Single Core Windows

Original author: Hari Pulapaka
  • Transfer
Windows is one of the most versatile and flexible operating systems, it works on completely different architectures and is available in different versions. Today it supports x86, x64, ARM and ARM64 architectures. Windows at one time supported Itanium, PowerPC, DEC Alpha and MIPS. In addition, Windows supports a variety of SKUs operating in various environments; from data centers, laptops, Xbox and phones to embedded versions for the Internet of things, for example, at ATMs.

The most surprising aspect is that the Windows kernel practically does not change depending on all these architectures and SKUs.. The kernel is dynamically scaled depending on the architecture and the processor on which it works, so as to take full advantage of the hardware. Of course, there is a certain amount of code associated with a particular architecture in the kernel, but there is a minimal amount of it, which allows Windows to run on various architectures.

In this article, I’ll talk about the evolution of key parts of the Windows kernel that allow it to transparently scale from low-power NVidia Tegra chip running on Surface RT 2012 to giant monsters working in Azure data centers.

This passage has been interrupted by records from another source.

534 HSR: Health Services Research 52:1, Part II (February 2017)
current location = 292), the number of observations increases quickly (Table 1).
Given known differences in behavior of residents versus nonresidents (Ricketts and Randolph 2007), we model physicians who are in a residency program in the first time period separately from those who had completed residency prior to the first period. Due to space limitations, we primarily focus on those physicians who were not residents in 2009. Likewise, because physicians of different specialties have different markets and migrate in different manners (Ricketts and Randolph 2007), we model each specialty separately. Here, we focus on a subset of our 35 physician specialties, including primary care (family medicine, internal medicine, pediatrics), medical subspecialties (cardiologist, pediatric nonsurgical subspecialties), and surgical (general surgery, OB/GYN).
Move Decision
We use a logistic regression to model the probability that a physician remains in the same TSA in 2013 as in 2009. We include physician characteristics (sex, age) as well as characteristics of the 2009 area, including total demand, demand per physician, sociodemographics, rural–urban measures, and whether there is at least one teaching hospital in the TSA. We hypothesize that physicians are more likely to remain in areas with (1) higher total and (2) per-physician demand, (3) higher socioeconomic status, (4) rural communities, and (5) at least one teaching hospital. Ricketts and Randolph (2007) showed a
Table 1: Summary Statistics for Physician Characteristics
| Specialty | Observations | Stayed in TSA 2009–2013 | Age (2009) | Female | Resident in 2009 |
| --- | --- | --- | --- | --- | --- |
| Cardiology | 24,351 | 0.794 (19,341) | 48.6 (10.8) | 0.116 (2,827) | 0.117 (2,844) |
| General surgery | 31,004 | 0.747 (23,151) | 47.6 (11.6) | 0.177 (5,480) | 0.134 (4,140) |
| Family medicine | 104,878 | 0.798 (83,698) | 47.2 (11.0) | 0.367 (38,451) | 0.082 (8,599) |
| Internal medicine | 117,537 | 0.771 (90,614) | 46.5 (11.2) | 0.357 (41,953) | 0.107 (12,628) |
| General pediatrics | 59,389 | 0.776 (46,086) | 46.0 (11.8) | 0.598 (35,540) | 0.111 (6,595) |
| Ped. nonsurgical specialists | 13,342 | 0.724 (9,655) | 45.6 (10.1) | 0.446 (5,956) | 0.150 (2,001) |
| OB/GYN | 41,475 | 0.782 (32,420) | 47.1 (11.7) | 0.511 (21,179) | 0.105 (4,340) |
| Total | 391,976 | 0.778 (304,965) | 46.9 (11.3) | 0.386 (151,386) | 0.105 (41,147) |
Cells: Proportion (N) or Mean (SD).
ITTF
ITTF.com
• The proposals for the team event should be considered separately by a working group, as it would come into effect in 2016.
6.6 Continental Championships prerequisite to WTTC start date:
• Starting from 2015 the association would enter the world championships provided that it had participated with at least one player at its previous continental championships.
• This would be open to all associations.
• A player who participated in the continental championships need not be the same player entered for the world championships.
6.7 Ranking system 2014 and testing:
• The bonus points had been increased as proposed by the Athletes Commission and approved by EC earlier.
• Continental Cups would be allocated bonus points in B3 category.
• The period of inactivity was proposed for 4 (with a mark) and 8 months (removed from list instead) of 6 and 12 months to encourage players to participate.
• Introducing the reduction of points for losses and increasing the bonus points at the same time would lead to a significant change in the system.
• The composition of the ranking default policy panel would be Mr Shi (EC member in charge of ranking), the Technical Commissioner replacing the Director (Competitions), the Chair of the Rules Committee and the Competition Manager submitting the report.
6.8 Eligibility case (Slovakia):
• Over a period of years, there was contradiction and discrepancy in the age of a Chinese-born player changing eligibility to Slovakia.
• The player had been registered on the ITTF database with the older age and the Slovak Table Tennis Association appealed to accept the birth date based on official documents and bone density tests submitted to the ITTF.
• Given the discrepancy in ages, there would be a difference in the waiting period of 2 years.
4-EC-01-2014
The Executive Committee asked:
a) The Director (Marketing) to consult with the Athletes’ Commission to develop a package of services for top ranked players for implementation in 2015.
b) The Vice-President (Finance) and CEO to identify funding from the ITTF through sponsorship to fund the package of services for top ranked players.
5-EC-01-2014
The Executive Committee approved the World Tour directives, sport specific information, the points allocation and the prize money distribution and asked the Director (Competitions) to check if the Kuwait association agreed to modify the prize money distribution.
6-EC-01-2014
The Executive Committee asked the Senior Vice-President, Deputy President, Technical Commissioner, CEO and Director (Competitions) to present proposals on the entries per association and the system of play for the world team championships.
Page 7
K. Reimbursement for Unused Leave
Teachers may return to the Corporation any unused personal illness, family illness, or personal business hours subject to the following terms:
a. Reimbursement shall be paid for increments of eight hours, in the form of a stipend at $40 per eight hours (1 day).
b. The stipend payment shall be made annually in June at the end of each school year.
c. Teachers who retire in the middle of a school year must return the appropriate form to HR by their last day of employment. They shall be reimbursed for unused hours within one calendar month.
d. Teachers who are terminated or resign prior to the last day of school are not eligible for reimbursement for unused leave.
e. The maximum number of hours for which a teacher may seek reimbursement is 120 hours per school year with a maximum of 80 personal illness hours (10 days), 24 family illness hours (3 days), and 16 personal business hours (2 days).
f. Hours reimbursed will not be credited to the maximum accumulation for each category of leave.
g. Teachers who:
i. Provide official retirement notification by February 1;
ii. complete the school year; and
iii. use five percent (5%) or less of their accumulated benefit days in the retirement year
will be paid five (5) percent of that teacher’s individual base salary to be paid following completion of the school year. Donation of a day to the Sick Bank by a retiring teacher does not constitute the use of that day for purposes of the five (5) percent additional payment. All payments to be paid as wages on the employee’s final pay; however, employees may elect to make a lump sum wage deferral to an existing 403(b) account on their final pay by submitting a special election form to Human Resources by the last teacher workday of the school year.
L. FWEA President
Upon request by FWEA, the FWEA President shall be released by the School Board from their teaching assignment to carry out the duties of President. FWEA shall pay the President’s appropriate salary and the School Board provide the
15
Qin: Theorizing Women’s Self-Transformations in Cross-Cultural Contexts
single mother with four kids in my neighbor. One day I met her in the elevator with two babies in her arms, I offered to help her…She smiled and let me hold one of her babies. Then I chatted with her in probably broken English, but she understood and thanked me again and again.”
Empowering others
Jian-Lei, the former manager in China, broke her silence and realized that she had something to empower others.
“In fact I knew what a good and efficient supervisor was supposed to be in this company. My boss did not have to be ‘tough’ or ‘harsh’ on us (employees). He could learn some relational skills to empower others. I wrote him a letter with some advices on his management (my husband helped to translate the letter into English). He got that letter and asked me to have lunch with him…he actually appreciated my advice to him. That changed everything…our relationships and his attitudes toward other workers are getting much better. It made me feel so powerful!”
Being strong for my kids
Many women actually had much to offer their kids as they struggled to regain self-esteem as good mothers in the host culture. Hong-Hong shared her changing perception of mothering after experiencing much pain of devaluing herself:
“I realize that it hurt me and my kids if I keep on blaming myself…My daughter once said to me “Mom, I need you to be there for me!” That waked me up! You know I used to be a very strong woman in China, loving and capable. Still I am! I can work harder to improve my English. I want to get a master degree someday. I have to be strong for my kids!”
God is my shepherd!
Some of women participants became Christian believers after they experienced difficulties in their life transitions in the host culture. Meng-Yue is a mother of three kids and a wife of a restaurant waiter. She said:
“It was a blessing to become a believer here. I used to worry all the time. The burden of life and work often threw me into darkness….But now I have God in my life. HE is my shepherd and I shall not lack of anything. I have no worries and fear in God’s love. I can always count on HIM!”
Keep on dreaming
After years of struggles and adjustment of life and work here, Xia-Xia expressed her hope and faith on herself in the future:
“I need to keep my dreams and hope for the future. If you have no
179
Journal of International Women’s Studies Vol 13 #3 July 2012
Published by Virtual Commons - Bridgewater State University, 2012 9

Windows Task Manager running on a prerelease Windows DataCenter class machine, with 896 cores supporting 1792 logical processors and 2 TB of memory

Evolution of a single core

Before discussing the details of the Windows kernel, let's make a small digression towards refactoring . Refactoring plays a key role in increasing the reuse of OS components on various SKUs and platforms (for example, client, server, and phone). The basic idea of ​​refactoring is to allow reuse of the same DLL on different SKUs, supporting small modifications made specifically for the desired SKU, without renaming the DLL or breaking application work.

The basic Windows refactoring technology is a poorly documented technology called " API sets". API sets are a mechanism that allows the OS to disconnect the DLL and the place where they are used. For example, the API set allows applications for win32 to continue to use kernel32.dll, while the implementation of all APIs is written in another DLL. These DLLs with the implementation may also differ for different SKUs. You can view the API sets in the business by running a dependency bypassing on a traditional Windows DLL, for example, kernel32.dll.

Having finished this digression about the structure of Windows, which allows the system to maximize code reuse and sharing, let's move on to the technical depths of launching the kernel according to the scheduler, which is the key to scaling the OS.

Kernel Components

Windows NT is essentially a microkernel , in the sense that it has its own core Kernel (KE) with a limited set of functions that uses the Executive layer (Ex) to execute all high-level policies. EX is still a kernel mode, so it's not exactly a microkernel. The kernel is responsible for scheduling threads, synchronizing between processors, handling hardware-level exceptions, and implementing low-level functions that depend on hardware. The EX layer contains various subsystems that provide a set of functionality, which is usually considered the core - IO, Object Manager, Memory Manager, Process Subsystem, etc.

To better understand the size of the components, here’s an approximate breakdown of the number of lines of code in several key directories of the kernel source tree (including comments). The table does not include much more related to the kernel.

Kernel subsystemsLines of code
Memory manager501, 000
Process sub-system116,000

For more information on the Windows architecture, see the “ Windows Internals ” book series .


Having prepared the ground in this way, let's talk a little about the scheduler, its evolution and how the Windows kernel can scale to so many different architectures with so many processors.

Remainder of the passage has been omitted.